Part 2. I want to try to explain the first two experiments I ran without randomly throwing scientific jargon. It was finally time to learn by doing.
The first experiment I did was PCR plasmid confirmation. If that sounds like a mouthful, here’s the simple version: PCR (Polymerase Chain Reaction) is basically a way to make a ton of copies of a specific DNA piece, in this case, the FLT3 mutation that’s important in AML. Think of it like photocopying one tiny piece of DNA millions of times so we can actually see it and work with it later. Without PCR, it’s like trying to read a book that has only one letter written on a huge page… guess what? You’d never see it.
Before we started, we talked about controls. Controls are like safety checks to make sure the experiment is working the way it’s supposed to. We had two:
A positive control, this is a DNA sample we already know has the FLT3 mutation. If this works, it tells us the PCR reaction itself is functioning correctly.
A negative control, water with no DNA. If this shows up positive, it means something is contaminated or went wrong, because water should have nothing in it.
Setting up the PCR mix felt a bit like cooking a complicated recipe. You need to calculate how much of water, buffer, and enzymes you need. Everything goes into a big eppendorf (big tubes) called a mastermix before splitting evenly into a predetermined amount of PCR tubes (small tubes). Once the PCR was set up, it was just a matter of putting it in the thermocycler, which is the machine that heats and cools the DNA to make copies.
The next day we did gel electrophoresis. I had my welcome to research moment. My first try was a total disaster. I loaded the samples into the gel, turned on the voltage, and when I came back all the line had disappeared. There was not even a faintest line at the bottom (which is what would normally happen if you ran the gel for too long).
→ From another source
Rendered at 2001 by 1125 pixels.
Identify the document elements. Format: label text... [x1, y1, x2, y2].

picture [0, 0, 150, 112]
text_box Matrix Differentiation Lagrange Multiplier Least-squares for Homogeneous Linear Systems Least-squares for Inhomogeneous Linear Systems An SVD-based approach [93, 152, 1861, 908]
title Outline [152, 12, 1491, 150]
Gel electrophoresis is a way to see DNA by separating it based on size and making it glow. In the lab, we started by mixing the gel powder with TAE buffer and microwaving it until it became a liquid. We swirled it to make sure everything was fully dissolved, then let it cool just a little so it wouldn’t melt the ethidium bromide. Ethidium bromide is a chemical that binds to DNA and allows it to glow under the iBright machine later on. Once the gel was cool enough, we added the ethidium bromide and poured the mixture into a mold with little wells at one end. We let it sit until it hardened completely. After that, we carefully loaded our DNA samples into the wells, along with a DNA ladder, which acts like a ruler to show the sizes of DNA fragments. When the electricity was turned on, the negatively charged DNA was pulled toward the positive end of the gel. Smaller DNA fragments could move through the holes in the gel faster, while larger fragments moved more slowly. After the run was finished, we put the gel under the iBright machine and saw glowing bands. Each band represented a group of DNA fragments of the same size. By comparing the bands to the DNA ladder, we could tell if our DNA was the right size and if the experiment worked. It is a careful process that requires patience, but seeing the glowing bands appear is really satisfying because it shows the results of all the work that went into preparing the samples and the gel.
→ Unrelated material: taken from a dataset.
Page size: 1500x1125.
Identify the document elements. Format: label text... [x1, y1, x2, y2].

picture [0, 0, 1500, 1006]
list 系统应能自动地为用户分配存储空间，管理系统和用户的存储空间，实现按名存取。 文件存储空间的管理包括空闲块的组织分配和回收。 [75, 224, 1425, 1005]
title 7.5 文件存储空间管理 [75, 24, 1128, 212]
Another thing I learned was just how long each experiment takes. An experiment usually takes 3-4 hours. A lot of that time is waiting though. For example, the thermocycler usually takes about two and a half hours to finish a run. Throughout these two days, I realized how much research is a mix of patience, precision, and problem-solving. On paper, it sounds straightforward: amplify DNA, run it on a gel, confirm your results. But in reality, every tiny factor affects whether the experiment works. And if something goes wrong, you have to think critically about what caused the issue, troubleshoot, and try again.
My brain feels fried. In a good way.